11 Adams-Onis Treaty Secretary of State John Quincy Adams, on the other hand, saw what Jackson had done as a means to an end. Already troubled by rebellions in Mexico and South America, Spain signed the Adams-Onis Treaty in which gave both East and West Florida to the United States. In return the United States gave up its claims to Spanish Texas and took over responsibility for paying the $5 million that American citizens claimed Spain owed them for damages. The U.S. also gained a large piece of territory in the Northwest making America a transcontinental power.

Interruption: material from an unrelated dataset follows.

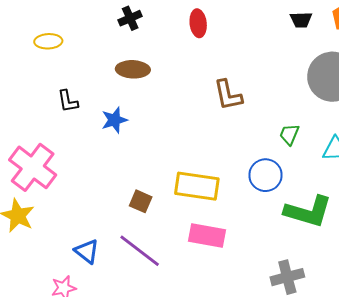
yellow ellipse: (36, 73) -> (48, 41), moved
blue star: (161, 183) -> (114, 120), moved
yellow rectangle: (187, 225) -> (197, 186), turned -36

12 Spain Loses Its Empire In the fall of 1810 a priest, Miguel Hidalgo, led a rebellion against the Spanish government in Mexico. Although Hidalgo was defeated and executed, Mexico did eventually gain its independence in 1821. Simon Bolivar, also known as “the Liberator,” led the movement that won freedom for present-day Venezuela, Colombia, Panama, Bolivia, and Ecuador. Jose de San Martin successfully achieved independence for Chile and Peru. By 1824, Spain’s once great empire in the Americas had shrunk to Cuba, Puerto Rico, and a few other islands in the Caribbean.

13 The Monroe Doctrine In 1822 Spain had asked France, Austria, Russia, and Prussia to help in its fight against revolutionary forces in South America. The possibility of increased European involvement in the Americas led President Monroe to take action. The president issued a statement, later known as the Monroe Doctrine, that while the United States would not interfere with any existing European colonies in the Americas, North and South America “are henceforth not to be considered as subjects for future colonization by any European powers.”